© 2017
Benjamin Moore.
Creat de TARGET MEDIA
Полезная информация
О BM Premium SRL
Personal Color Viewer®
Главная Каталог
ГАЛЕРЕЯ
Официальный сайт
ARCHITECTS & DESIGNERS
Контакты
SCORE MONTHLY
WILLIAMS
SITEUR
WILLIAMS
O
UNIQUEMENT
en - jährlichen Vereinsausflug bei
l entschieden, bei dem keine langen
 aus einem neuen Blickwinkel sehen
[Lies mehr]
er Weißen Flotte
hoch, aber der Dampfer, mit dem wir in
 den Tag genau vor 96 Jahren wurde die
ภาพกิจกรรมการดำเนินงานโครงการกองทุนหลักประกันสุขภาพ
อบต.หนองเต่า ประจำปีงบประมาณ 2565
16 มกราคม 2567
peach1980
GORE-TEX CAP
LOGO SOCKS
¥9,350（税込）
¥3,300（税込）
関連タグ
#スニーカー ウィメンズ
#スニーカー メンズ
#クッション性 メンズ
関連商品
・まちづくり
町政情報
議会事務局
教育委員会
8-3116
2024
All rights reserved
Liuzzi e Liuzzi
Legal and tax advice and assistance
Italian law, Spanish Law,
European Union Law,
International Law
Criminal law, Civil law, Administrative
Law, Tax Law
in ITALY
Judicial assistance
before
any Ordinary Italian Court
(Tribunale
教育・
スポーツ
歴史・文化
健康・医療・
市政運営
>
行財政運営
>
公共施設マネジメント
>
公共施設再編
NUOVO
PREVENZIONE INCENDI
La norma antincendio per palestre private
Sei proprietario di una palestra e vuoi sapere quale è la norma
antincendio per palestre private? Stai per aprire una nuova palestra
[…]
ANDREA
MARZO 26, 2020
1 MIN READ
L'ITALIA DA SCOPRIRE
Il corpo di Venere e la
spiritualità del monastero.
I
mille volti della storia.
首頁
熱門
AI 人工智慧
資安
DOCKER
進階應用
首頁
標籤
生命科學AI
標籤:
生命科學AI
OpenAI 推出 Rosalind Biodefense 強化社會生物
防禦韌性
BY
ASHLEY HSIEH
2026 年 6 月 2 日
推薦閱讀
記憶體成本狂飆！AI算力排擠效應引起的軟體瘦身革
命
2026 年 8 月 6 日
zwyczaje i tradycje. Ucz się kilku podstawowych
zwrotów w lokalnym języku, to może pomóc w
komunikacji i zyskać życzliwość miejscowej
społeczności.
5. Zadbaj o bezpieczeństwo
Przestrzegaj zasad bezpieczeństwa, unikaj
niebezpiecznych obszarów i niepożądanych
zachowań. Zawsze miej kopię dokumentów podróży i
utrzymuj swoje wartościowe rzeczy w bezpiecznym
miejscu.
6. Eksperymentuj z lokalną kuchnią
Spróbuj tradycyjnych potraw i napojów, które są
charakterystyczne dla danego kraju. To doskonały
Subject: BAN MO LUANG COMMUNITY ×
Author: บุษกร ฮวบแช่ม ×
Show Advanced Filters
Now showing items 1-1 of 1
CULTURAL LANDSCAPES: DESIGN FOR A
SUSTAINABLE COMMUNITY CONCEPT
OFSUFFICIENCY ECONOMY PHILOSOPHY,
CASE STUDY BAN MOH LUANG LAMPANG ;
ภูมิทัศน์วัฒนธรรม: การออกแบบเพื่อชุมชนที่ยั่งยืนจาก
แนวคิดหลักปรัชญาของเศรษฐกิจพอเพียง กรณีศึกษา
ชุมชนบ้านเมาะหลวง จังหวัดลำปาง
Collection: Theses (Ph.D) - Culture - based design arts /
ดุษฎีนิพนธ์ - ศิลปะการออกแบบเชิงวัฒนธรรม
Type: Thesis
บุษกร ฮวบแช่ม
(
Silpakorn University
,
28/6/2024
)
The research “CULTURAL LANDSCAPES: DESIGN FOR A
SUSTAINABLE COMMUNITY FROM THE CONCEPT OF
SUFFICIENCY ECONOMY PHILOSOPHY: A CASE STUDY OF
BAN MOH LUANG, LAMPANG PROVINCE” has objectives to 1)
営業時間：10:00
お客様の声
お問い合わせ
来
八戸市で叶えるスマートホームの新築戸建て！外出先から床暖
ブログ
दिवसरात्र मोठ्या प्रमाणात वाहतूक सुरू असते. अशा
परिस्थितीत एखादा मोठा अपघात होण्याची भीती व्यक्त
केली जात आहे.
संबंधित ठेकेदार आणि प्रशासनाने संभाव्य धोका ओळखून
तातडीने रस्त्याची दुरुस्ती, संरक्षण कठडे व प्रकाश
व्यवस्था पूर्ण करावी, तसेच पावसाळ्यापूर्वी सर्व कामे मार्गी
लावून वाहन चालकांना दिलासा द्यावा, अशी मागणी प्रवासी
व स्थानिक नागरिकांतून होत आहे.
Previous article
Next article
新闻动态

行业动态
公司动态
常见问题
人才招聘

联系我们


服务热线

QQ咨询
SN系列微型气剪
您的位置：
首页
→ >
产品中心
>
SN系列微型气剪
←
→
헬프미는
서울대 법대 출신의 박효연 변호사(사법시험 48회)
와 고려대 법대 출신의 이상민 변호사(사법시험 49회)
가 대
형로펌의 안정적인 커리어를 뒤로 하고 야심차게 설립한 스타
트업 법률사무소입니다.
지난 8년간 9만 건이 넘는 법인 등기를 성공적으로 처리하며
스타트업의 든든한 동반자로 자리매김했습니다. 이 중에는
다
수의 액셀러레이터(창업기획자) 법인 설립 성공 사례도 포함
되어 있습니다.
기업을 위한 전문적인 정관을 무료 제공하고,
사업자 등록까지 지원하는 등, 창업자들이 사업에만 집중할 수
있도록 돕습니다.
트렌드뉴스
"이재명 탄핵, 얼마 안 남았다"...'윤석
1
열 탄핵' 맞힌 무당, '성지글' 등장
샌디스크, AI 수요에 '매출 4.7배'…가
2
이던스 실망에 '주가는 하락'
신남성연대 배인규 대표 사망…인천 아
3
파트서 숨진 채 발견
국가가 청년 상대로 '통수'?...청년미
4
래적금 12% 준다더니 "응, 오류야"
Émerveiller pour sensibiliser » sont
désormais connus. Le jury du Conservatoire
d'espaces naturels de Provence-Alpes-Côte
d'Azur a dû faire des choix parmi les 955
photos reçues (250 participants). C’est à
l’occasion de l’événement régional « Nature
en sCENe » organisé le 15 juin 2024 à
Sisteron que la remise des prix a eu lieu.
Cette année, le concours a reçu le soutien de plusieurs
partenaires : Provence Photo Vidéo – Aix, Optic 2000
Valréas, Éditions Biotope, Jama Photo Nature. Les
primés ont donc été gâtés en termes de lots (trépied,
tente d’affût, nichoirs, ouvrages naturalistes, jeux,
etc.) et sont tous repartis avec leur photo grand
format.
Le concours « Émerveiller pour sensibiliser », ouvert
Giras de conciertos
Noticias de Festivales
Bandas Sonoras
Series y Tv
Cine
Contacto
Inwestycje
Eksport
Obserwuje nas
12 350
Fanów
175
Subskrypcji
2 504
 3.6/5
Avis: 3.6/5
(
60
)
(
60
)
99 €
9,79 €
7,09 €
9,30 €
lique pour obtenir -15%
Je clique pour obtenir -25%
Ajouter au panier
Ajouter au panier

◇ ◇ ◇ ◇

Only the lines with the string "CULTURAL" are wanted; pick them out of the records above and copy them.

§ **Output**:
CULTURAL LANDSCAPES: DESIGN FOR A
The research “CULTURAL LANDSCAPES: DESIGN FOR A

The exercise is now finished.